I returned a short time later as the group is discussing the options before them; convinced that the party is going to out-vote me to give the Dagger to Sune. As we discuss it, one of the other players questions me about Sune's loss of power, wanting to know if would I ask my own patron to suffer a loss of his power as it would be to not give the Dagger. I counter that not only would I do so, but I would lay down my life for those people that I do not know, if it would make any difference for them, because it is the right thing to do. The GM calls for the tables vote, and I watch, somewhat stunned, as one by one, each person at the table casts their vote for the people of Atheron over Sune (we were one of the very few tables at the convention to not vote for Sune).
Now, running down a goddess' proxy and verbally pimp-slapping isn't a bad story, but the best part is yet to come.
For our reward, we get "The Favor of Atheron" - because the Dagger helps them defeat Prax and save their world, each of us receives the thanks of an entire world, in the form of a one-time, "get out of jail" free card that lets you turn any one failed saving throw into a successful one.
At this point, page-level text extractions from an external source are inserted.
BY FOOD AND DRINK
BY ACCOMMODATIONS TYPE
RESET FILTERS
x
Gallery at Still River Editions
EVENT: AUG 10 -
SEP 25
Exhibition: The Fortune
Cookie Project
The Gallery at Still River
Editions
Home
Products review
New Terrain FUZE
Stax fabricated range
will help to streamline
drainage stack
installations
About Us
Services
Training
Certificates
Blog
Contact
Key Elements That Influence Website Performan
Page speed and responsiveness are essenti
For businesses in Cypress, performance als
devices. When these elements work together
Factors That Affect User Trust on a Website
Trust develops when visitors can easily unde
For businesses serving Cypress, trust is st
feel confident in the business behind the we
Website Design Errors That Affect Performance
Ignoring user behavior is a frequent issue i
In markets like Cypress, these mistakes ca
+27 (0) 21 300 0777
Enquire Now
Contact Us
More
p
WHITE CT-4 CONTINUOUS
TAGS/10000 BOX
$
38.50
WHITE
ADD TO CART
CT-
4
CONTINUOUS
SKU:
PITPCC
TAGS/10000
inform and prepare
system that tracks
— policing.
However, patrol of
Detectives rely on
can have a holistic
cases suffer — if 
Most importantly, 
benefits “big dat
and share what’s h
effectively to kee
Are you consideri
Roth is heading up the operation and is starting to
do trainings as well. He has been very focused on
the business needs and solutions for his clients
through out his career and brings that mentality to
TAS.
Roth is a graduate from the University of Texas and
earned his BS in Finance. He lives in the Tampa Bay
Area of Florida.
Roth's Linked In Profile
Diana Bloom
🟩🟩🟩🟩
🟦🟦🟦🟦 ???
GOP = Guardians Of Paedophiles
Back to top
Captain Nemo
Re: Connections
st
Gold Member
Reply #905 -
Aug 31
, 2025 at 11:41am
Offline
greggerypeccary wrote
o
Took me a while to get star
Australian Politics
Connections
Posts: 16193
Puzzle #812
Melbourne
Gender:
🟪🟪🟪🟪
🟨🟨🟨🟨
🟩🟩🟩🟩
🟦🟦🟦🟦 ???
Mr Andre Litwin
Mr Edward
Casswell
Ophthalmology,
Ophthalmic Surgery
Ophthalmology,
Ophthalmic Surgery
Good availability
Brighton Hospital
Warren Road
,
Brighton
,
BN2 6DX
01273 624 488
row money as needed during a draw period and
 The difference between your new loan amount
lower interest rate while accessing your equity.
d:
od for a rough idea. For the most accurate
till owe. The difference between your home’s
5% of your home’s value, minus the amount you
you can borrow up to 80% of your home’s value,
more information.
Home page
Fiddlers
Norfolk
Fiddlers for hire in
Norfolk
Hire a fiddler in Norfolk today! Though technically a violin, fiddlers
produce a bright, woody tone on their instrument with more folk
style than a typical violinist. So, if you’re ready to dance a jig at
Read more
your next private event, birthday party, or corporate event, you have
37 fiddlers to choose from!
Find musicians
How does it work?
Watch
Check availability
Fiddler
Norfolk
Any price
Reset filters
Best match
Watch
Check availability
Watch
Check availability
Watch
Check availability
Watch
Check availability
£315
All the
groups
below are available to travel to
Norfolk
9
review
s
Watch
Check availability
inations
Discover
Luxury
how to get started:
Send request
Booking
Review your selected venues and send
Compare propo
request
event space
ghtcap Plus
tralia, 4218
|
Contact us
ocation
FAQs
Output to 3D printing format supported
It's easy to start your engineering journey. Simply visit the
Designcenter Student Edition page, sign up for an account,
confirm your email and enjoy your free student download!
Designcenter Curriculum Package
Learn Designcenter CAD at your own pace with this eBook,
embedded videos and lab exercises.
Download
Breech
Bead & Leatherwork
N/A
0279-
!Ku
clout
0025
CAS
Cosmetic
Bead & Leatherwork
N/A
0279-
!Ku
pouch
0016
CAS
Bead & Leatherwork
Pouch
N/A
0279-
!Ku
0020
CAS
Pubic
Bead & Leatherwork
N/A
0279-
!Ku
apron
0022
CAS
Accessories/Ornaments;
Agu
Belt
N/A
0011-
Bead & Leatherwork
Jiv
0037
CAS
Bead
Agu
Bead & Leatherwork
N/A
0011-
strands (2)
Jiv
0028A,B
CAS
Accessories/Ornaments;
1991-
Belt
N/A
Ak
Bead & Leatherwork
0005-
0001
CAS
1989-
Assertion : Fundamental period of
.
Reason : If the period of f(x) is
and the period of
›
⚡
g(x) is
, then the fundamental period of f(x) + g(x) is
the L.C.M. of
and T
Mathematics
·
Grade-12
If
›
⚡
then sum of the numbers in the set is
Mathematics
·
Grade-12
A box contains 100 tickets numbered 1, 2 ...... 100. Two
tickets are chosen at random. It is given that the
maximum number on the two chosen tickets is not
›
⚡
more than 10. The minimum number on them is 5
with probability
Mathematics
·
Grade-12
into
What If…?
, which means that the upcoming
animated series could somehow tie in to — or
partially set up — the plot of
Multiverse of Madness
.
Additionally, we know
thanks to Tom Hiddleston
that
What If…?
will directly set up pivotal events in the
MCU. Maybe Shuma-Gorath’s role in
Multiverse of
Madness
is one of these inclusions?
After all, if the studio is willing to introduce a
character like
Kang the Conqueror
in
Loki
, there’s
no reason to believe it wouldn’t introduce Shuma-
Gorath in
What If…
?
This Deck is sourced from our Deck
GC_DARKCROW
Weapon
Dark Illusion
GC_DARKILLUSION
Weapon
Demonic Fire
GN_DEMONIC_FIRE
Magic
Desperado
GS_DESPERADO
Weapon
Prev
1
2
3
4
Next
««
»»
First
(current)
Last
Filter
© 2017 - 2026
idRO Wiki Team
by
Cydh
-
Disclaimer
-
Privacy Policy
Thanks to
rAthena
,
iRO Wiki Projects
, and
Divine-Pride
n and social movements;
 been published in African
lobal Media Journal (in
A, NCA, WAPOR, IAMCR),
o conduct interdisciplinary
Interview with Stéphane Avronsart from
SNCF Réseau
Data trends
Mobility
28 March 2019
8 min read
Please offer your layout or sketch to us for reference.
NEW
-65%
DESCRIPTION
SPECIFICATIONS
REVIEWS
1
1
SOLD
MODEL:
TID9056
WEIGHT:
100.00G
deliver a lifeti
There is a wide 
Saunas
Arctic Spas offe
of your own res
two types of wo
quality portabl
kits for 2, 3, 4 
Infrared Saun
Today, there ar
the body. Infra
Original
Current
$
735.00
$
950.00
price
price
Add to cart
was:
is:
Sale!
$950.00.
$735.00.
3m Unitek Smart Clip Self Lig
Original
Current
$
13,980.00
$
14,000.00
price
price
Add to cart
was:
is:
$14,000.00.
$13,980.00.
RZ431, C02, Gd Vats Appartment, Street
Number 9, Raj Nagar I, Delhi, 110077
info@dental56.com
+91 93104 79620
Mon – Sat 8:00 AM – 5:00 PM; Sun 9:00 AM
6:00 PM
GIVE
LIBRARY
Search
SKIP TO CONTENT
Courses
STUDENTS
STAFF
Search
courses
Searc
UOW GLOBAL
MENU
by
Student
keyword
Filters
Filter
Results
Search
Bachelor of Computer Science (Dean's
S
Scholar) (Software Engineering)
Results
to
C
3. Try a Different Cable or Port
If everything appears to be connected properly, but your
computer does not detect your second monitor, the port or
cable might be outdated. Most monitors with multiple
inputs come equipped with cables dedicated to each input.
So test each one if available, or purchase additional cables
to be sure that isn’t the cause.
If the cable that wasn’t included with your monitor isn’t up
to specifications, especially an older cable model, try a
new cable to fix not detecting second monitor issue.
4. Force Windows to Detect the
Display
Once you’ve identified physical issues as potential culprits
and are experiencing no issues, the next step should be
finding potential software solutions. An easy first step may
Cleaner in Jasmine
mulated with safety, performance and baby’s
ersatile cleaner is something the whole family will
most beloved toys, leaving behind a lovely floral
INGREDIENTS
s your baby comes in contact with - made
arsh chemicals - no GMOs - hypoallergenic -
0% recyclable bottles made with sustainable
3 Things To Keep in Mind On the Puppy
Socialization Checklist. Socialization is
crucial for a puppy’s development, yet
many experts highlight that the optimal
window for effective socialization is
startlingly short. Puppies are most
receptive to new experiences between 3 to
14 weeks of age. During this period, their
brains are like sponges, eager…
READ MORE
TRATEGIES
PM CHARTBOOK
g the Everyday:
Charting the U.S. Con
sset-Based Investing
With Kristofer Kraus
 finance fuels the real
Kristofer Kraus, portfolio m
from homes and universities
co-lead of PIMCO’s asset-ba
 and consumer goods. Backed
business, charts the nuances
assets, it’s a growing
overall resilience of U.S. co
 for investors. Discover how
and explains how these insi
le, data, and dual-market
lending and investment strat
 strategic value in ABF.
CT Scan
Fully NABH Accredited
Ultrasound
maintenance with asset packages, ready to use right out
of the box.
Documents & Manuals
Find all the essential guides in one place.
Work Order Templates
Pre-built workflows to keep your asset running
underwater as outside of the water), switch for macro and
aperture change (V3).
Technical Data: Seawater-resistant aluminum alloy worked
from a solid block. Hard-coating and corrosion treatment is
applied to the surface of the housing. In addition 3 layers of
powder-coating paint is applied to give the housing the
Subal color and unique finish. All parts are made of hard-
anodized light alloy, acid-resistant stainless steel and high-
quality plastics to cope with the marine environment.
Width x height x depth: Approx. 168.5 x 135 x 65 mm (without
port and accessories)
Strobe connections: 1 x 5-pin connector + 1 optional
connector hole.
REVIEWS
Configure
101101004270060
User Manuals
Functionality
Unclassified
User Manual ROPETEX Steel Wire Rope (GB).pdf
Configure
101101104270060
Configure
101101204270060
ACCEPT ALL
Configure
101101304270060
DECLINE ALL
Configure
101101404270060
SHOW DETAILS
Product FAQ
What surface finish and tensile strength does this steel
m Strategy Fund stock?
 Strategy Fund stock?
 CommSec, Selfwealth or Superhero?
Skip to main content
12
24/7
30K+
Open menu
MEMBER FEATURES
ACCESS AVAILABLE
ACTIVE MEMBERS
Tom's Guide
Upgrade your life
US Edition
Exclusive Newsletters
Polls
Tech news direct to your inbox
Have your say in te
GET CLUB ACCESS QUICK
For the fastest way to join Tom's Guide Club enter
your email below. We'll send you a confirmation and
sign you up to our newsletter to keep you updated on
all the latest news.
However, since it takes some time to defeat Prax, the reward can't be used until at least 6 months later.
Fast forward to Origins that year, and I have been lucky enough to finally receive a paladin's holy sword (2nd edition). In the very next event I play, I roll a Nat 1 on my save vs. a Disintegration attack. I open my binder, and pull out the Favor of Atheron, dated exactly six months ago, to the day.
I saved them, and they returned the favor exactly when it was needed most.